» **Challenge**
Reproduce the listing below line for line, without changing anything.

───── Supplied data ─────

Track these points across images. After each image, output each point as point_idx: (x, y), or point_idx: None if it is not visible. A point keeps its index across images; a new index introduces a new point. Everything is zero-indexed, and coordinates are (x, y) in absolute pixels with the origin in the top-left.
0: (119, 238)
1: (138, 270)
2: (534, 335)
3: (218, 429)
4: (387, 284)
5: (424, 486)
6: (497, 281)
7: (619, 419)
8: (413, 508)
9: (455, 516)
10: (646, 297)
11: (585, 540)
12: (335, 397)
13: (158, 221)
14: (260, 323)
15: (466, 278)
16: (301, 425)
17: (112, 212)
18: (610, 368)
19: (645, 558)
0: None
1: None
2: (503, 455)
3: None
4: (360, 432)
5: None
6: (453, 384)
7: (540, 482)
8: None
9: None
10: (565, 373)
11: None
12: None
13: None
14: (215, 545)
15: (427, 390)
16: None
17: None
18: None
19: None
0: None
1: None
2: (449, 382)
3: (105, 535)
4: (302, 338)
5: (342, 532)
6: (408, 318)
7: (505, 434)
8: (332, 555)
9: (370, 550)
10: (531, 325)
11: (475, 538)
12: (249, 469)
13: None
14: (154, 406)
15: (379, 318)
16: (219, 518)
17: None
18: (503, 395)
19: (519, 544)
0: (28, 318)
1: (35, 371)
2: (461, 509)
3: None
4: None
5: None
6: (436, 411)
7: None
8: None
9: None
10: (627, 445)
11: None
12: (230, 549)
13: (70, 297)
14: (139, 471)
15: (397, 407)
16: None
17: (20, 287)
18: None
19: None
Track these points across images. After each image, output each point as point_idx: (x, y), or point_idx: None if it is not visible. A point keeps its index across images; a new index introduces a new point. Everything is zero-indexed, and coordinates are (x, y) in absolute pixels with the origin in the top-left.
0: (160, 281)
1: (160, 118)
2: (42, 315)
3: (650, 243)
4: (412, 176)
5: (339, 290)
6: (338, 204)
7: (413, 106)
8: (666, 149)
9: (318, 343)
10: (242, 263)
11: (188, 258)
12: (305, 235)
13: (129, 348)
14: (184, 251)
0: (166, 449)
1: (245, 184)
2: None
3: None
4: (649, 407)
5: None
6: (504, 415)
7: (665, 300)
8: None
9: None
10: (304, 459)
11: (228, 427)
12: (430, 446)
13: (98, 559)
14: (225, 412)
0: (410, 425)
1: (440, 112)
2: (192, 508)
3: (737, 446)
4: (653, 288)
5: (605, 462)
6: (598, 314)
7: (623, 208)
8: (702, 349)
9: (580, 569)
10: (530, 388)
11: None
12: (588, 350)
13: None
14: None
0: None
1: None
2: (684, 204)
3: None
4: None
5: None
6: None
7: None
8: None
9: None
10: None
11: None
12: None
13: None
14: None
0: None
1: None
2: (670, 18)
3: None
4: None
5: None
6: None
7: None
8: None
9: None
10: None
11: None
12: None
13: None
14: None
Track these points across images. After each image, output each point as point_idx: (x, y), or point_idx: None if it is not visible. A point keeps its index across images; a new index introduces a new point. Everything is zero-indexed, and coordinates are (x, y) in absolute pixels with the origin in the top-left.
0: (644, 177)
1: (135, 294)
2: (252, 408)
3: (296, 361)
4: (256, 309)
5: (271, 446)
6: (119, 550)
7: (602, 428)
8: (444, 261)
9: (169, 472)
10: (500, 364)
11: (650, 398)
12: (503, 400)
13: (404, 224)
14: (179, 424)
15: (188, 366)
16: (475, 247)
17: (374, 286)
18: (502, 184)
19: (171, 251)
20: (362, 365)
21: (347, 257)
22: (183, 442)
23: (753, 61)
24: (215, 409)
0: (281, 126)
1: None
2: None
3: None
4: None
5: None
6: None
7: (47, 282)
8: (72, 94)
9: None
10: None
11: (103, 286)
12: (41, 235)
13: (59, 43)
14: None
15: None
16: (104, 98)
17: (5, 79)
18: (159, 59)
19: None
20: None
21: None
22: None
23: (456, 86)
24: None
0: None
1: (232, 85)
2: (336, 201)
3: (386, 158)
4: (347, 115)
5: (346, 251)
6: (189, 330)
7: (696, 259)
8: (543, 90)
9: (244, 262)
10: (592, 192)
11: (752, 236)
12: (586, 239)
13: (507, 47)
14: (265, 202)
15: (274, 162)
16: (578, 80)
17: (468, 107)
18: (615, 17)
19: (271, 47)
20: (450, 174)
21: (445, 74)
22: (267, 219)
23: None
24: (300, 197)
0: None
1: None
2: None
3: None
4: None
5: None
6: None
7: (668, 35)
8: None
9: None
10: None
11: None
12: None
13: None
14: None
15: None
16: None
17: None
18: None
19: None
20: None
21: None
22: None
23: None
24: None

─────

» **Response to the task**
Track these points across images. After each image, output each point as point_idx: (x, y), or point_idx: None if it is not visible. A point keeps its index across images; a new index introduces a new point. Everything is zero-indexed, and coordinates are (x, y) in absolute pixels with the origin in the top-left.
0: (119, 238)
1: (138, 270)
2: (534, 335)
3: (218, 429)
4: (387, 284)
5: (424, 486)
6: (497, 281)
7: (619, 419)
8: (413, 508)
9: (455, 516)
10: (646, 297)
11: (585, 540)
12: (335, 397)
13: (158, 221)
14: (260, 323)
15: (466, 278)
16: (301, 425)
17: (112, 212)
18: (610, 368)
19: (645, 558)
0: None
1: None
2: (503, 455)
3: None
4: (360, 432)
5: None
6: (453, 384)
7: (540, 482)
8: None
9: None
10: (565, 373)
11: None
12: None
13: None
14: (215, 545)
15: (427, 390)
16: None
17: None
18: None
19: None
0: None
1: None
2: (449, 382)
3: (105, 535)
4: (302, 338)
5: (342, 532)
6: (408, 318)
7: (505, 434)
8: (332, 555)
9: (370, 550)
10: (531, 325)
11: (475, 538)
12: (249, 469)
13: None
14: (154, 406)
15: (379, 318)
16: (219, 518)
17: None
18: (503, 395)
19: (519, 544)
0: (28, 318)
1: (35, 371)
2: (461, 509)
3: None
4: None
5: None
6: (436, 411)
7: None
8: None
9: None
10: (627, 445)
11: None
12: (230, 549)
13: (70, 297)
14: (139, 471)
15: (397, 407)
16: None
17: (20, 287)
18: None
19: None
Track these points across images. After each image, output each point as point_idx: (x, y), or point_idx: None if it is not visible. A point keeps its index across images; a new index introduces a new point. Everything is zero-indexed, and coordinates are (x, y) in absolute pixels with the origin in the top-left.
0: (160, 281)
1: (160, 118)
2: (42, 315)
3: (650, 243)
4: (412, 176)
5: (339, 290)
6: (338, 204)
7: (413, 106)
8: (666, 149)
9: (318, 343)
10: (242, 263)
11: (188, 258)
12: (305, 235)
13: (129, 348)
14: (184, 251)
0: (166, 449)
1: (245, 184)
2: None
3: None
4: (649, 407)
5: None
6: (504, 415)
7: (665, 300)
8: None
9: None
10: (304, 459)
11: (228, 427)
12: (430, 446)
13: (98, 559)
14: (225, 412)
0: (410, 425)
1: (440, 112)
2: (192, 508)
3: (737, 446)
4: (653, 288)
5: (605, 462)
6: (598, 314)
7: (623, 208)
8: (702, 349)
9: (580, 569)
10: (530, 388)
11: None
12: (588, 350)
13: None
14: None
0: None
1: None
2: (684, 204)
3: None
4: None
5: None
6: None
7: None
8: None
9: None
10: None
11: None
12: None
13: None
14: None
0: None
1: None
2: (670, 18)
3: None
4: None
5: None
6: None
7: None
8: None
9: None
10: None
11: None
12: None
13: None
14: None
Track these points across images. After each image, output each point as point_idx: (x, y), or point_idx: None if it is not visible. A point keeps its index across images; a new index introduces a new point. Everything is zero-indexed, and coordinates are (x, y) in absolute pixels with the origin in the top-left.
0: (644, 177)
1: (135, 294)
2: (252, 408)
3: (296, 361)
4: (256, 309)
5: (271, 446)
6: (119, 550)
7: (602, 428)
8: (444, 261)
9: (169, 472)
10: (500, 364)
11: (650, 398)
12: (503, 400)
13: (404, 224)
14: (179, 424)
15: (188, 366)
16: (475, 247)
17: (374, 286)
18: (502, 184)
19: (171, 251)
20: (362, 365)
21: (347, 257)
22: (183, 442)
23: (753, 61)
24: (215, 409)
0: (281, 126)
1: None
2: None
3: None
4: None
5: None
6: None
7: (47, 282)
8: (72, 94)
9: None
10: None
11: (103, 286)
12: (41, 235)
13: (59, 43)
14: None
15: None
16: (104, 98)
17: (5, 79)
18: (159, 59)
19: None
20: None
21: None
22: None
23: (456, 86)
24: None
0: None
1: (232, 85)
2: (336, 201)
3: (386, 158)
4: (347, 115)
5: (346, 251)
6: (189, 330)
7: (696, 259)
8: (543, 90)
9: (244, 262)
10: (592, 192)
11: (752, 236)
12: (586, 239)
13: (507, 47)
14: (265, 202)
15: (274, 162)
16: (578, 80)
17: (468, 107)
18: (615, 17)
19: (271, 47)
20: (450, 174)
21: (445, 74)
22: (267, 219)
23: None
24: (300, 197)
0: None
1: None
2: None
3: None
4: None
5: None
6: None
7: (668, 35)
8: None
9: None
10: None
11: None
12: None
13: None
14: None
15: None
16: None
17: None
18: None
19: None
20: None
21: None
22: None
23: None
24: None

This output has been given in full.